When she wandering into a Home Bargains store to pick up some chocolate to take the edge off a bad day, a woman who wishes only to be identified as “Sara” says she was accosted by a store employee less than a minute after entering. The employee told her she was a thief, and asked her to leave.
The source of the accusation was Facewatch, a facial recognition system now being employed in a variety of stores throughout the UK—including Budgens, Sports Direct, and Costcutter stores—to identify shoplifters before they strike again. The system flagged Sara because of a false match to its database of problematic faces.
After she was asked to leave, Sara says that her bag was searched and she was then accompanied outside, where she was told that she has been permanently banned from all stores that use Facewatch.
Sara later received a letter from Facewatch, admitting to their error. While the company declined to offer comment to reporters regarding Sara’s case, it did say that its product helps protect public-facing workers and prevent crime.

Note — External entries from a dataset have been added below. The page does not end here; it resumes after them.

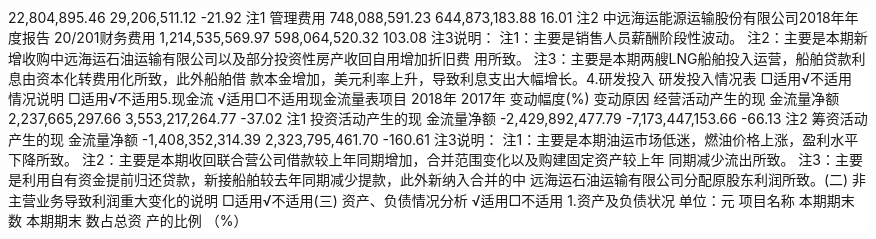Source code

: 22,804,895.46
29,206,511.12
-21.92
注1
管理费用
748,088,591.23
644,873,183.88
16.01
注2
中远海运能源运输股份有限公司2018年年度报告
20/201财务费用
1,214,535,569.97
598,064,520.32
103.08
注3说明：
注1：主要是销售人员薪酬阶段性波动。
注2：主要是本期新增收购中远海运石油运输有限公司以及部分投资性房产收回自用增加折旧费
用所致。
注3：主要是本期两艘LNG船舶投入运营，船舶贷款利息由资本化转费用化所致，此外船舶借
款本金增加，美元利率上升，导致利息支出大幅增长。4.研发投入
研发投入情况表
□适用√不适用
情况说明
□适用√不适用5.现金流
√适用□不适用现金流量表项目
2018年
2017年
变动幅度(%)
变动原因
经营活动产生的现
金流量净额
2,237,665,297.66
3,553,217,264.77
-37.02
注1
投资活动产生的现
金流量净额
-2,429,892,477.79
-7,173,447,153.66
-66.13
注2
筹资活动产生的现
金流量净额
-1,408,352,314.39
2,323,795,461.70
-160.61
注3说明：
注1：主要是本期油运市场低迷，燃油价格上涨，盈利水平下降所致。
注2：主要是本期收回联合营公司借款较上年同期增加，合并范围变化以及购建固定资产较上年
同期减少流出所致。
注3：主要是利用自有资金提前归还贷款，新接船舶较去年同期减少提款，此外新纳入合并的中
远海运石油运输有限公司分配原股东利润所致。(二)
非主营业务导致利润重大变化的说明
□适用√不适用(三)
资产、负债情况分析
√适用□不适用
1.资产及负债状况
单位：元
项目名称
本期期末数
本期期末
数占总资
产的比例
（%）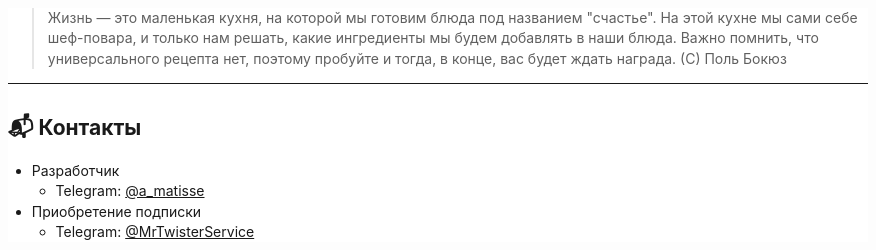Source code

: > Жизнь — это маленькая кухня, на которой мы готовим блюда под названием "счастье". На этой кухне мы сами себе
> шеф-повара, и только нам решать, какие ингредиенты мы будем добавлять в наши блюда. Важно помнить, что универсального
> рецепта нет, поэтому пробуйте и тогда, в конце, вас будет ждать награда.
(С) Поль Бокюз
---

## 📬 Контакты

- Разработчик
    - Telegram: [@a_matisse](http://www.t.me/a_matisse)
- Приобретение подписки
    - Telegram: [@MrTwisterService](http://www.t.me/MrTwisterService)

Home Bargains also declined to comment on the incident.
Retailers, it seems, are not the only ones who are rolling Facewatch and similar technologies into their day-to-day operations. Police in East London are using the technology in conjunction with ubiquitous surveillance cameras, which tirelessly capture facial images as people move through the area going about their business. Facewatch sorts through the images, and if it discovers anyone whose face matches someone on a police watch list, they are stopped, interviewed, and sometimes arrested by police.
Some commentators have said that such technology turns the individual into a product, and his or her face into a bar code. During a BBC special reports ride-along, the London Metropolitan Police told reporters that they made six arrests in a single day, all enabled by Facewatch. Police defended the advantages of the technology, but civil liberties groups are raising the alarm about its reliability and its morality.